In Patti Smith’s Just Kids the idea of artistic connection and the ways in which people gravitate toward each other transcends the idea of metropolitan cities being the hotbed for creation. At the end of the day, it’s a myth. Who do we have when the streets are littered? What places do we have to go when the old haunt shuts down without warning? How does one grieve the loss of a community, the people that mirror to them that you are a valuable and unique individual? Something in the way that Smith mourns the loss of Robert, the literary gut punch that is waiting to barrel its fist, says a lot about how easy it is to forget out the community we learn about when we are younger. The community we have with another person.

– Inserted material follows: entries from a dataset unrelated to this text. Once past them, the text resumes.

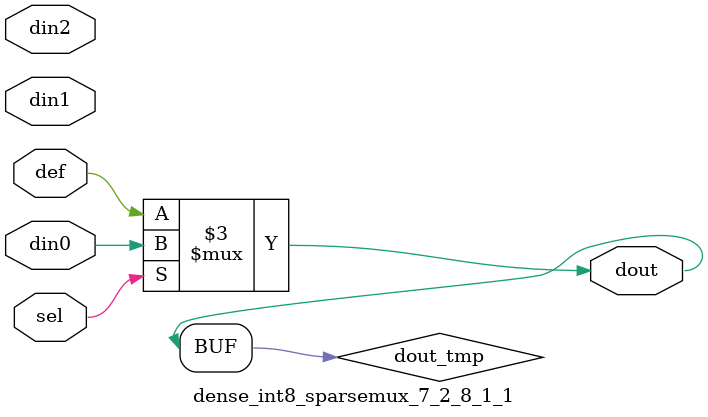
<source format=v>
`timescale 1ns / 1ps

(* DowngradeIPIdentifiedWarnings="yes" *) module dense_int8_sparsemux_7_2_8_1_1 (din0,din1,din2,def,sel,dout);

parameter din0_WIDTH = 1;

parameter din1_WIDTH = 1;

parameter din2_WIDTH = 1;

parameter def_WIDTH = 1;
parameter sel_WIDTH = 1;
parameter dout_WIDTH = 1;

parameter [sel_WIDTH-1:0] CASE0 = 1;

parameter [sel_WIDTH-1:0] CASE1 = 1;

parameter [sel_WIDTH-1:0] CASE2 = 1;

parameter ID = 1;
parameter NUM_STAGE = 1;



input [din0_WIDTH-1:0] din0;

input [din1_WIDTH-1:0] din1;

input [din2_WIDTH-1:0] din2;

input [def_WIDTH-1:0] def;
input [sel_WIDTH-1:0] sel;

output [dout_WIDTH-1:0] dout;



reg [dout_WIDTH-1:0] dout_tmp;


always @ (*) begin
(* parallel_case *) case (sel)
    
    CASE0 : dout_tmp = din0;
    
    CASE1 : dout_tmp = din1;
    
    CASE2 : dout_tmp = din2;
    
    default : dout_tmp = def;
endcase
end


assign dout = dout_tmp;



endmodule

</source>
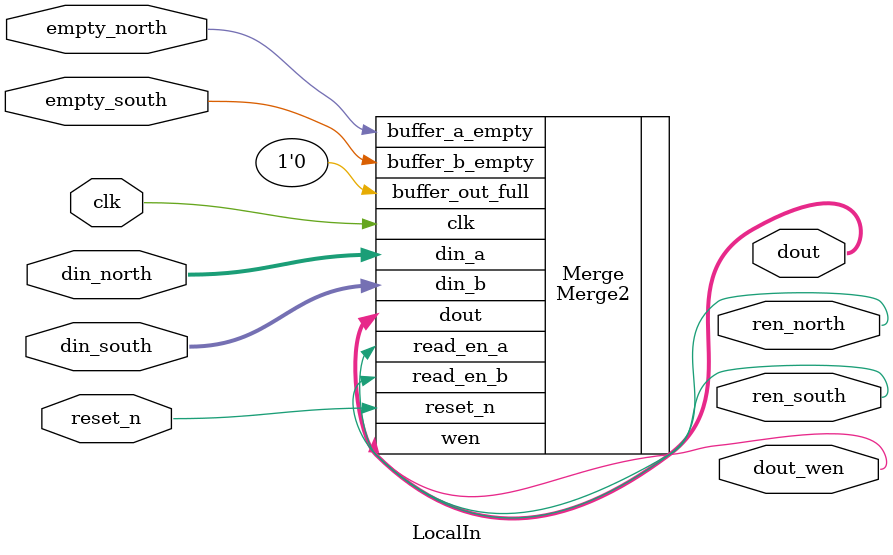
<source format=v>



module LocalIn #(
    parameter PACKET_WIDTH = 12
)(
    input clk,
    input reset_n,
    input [PACKET_WIDTH-1:0] din_north,
    input [PACKET_WIDTH-1:0] din_south,
    input empty_north,
    input empty_south,
    output ren_north,
    output ren_south,
    output [PACKET_WIDTH-1:0] dout,
    output dout_wen
    );
    
    
    Merge2 #(
        .DATA_WIDTH(PACKET_WIDTH)
    ) Merge (
        .clk(clk),
        .reset_n(reset_n),
        .din_a(din_north),
        .buffer_a_empty(empty_north),
        .din_b(din_south),
        .buffer_b_empty(empty_south),
        .buffer_out_full(1'b0),
        .read_en_a(ren_north),
        .read_en_b(ren_south),
        .dout(dout),
        .wen(dout_wen)
        );
    
endmodule

</source>
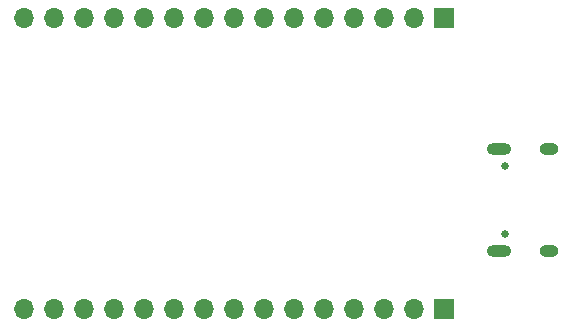
<source format=gbr>
%TF.GenerationSoftware,KiCad,Pcbnew,(6.0.0)*%
%TF.CreationDate,2022-01-20T22:55:17+08:00*%
%TF.ProjectId,NodeMcu,4e6f6465-4d63-4752-9e6b-696361645f70,rev?*%
%TF.SameCoordinates,Original*%
%TF.FileFunction,Soldermask,Bot*%
%TF.FilePolarity,Negative*%
%FSLAX46Y46*%
G04 Gerber Fmt 4.6, Leading zero omitted, Abs format (unit mm)*
G04 Created by KiCad (PCBNEW (6.0.0)) date 2022-01-20 22:55:17*
%MOMM*%
%LPD*%
G01*
G04 APERTURE LIST*
%ADD10R,1.700000X1.700000*%
%ADD11O,1.700000X1.700000*%
%ADD12C,0.650000*%
%ADD13O,1.600000X1.000000*%
%ADD14O,2.100000X1.000000*%
G04 APERTURE END LIST*
D10*
%TO.C,J1*%
X129675000Y-76625000D03*
D11*
X127135000Y-76625000D03*
X124595000Y-76625000D03*
X122055000Y-76625000D03*
X119515000Y-76625000D03*
X116975000Y-76625000D03*
X114435000Y-76625000D03*
X111895000Y-76625000D03*
X109355000Y-76625000D03*
X106815000Y-76625000D03*
X104275000Y-76625000D03*
X101735000Y-76625000D03*
X99195000Y-76625000D03*
X96655000Y-76625000D03*
X94115000Y-76625000D03*
%TD*%
D10*
%TO.C,J2*%
X129675000Y-51950000D03*
D11*
X127135000Y-51950000D03*
X124595000Y-51950000D03*
X122055000Y-51950000D03*
X119515000Y-51950000D03*
X116975000Y-51950000D03*
X114435000Y-51950000D03*
X111895000Y-51950000D03*
X109355000Y-51950000D03*
X106815000Y-51950000D03*
X104275000Y-51950000D03*
X101735000Y-51950000D03*
X99195000Y-51950000D03*
X96655000Y-51950000D03*
X94115000Y-51950000D03*
%TD*%
D12*
%TO.C,J3*%
X134910000Y-64485000D03*
X134910000Y-70265000D03*
D13*
X138560000Y-71695000D03*
D14*
X134380000Y-71695000D03*
X134380000Y-63055000D03*
D13*
X138560000Y-63055000D03*
%TD*%
M02*

</source>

Today is my 2-year anniversary, and I’ve learned that the worth in being a husband isn’t about showing up. It is actually what is reflected upon me that shows to me what worth is in my embodied self. If I wake up feeling grumpy, and I hate life when I put on my trousers in the morning, my self worth is as much as the lifeless fabric that serves merely as an armor. If I wake up and see the pants as something that I had acquired to clothe myself and serve the basic need in navigating in the world, I see my worth as someone who was able to get out of bed and live life (with pants on). Moreover, the worth I feel in being in a husband isn’t about showing up for someone else. It’s seeing my wife in the morning, reflecting back to me, someone who has loved, protected, and continued to support me. To have someone like this in my life, to have worked hard to realize this, to embrace her and let be the person that she is, shows to me that I am deserving of this love.
When we lose communities, lose people, or things, we do lose a piece of ourselves. It’s hard to show up in new spaces, because we carry with us the weight of our hearts. Everyday we carry that weight. No matter how much exercise, training, or meditating we do, I am led to my inner self. I see within me the path toward healing – to acknowledge that those people, those communities, and those things are long gone. What I have now is love – a life to live with someone that I have traversed disparate paths with and conquered battles with. What I have now is a communion with self. If I am lucky, I can build a circle of people that lead to my mind and my heart. What I have now is self-worth.
It is morning now. The streets are a lot cleaner, because the cleaning has happened. But it doesn’t account for the still remaining piles of trash and broken glass that the morning dog walkers must be aware of. The joggers that seem to have an infinite amount of time. The bakers that are slanging their dough. As I walk to the train, I observe the buildings. Some of these will break down. In their lot, in the blink of an eye, a new building will go up. It reminds of time when I was new in the city. I was standing in front of a room full of people. I was reading verse, and I was nearly on the verge of tears. It was the literature that brought me here. It was my wife gifting me a copy of Patti Smith’s book before I took a leap. That was then.
But I’m here now though. The spring wind brushes against my face, as I try to hide my desire for that time. I’ll always carry it. I will now embrace – that version of me as a moment in time. That was the previous chapter. I wouldn’t trade it for the one that I am in now.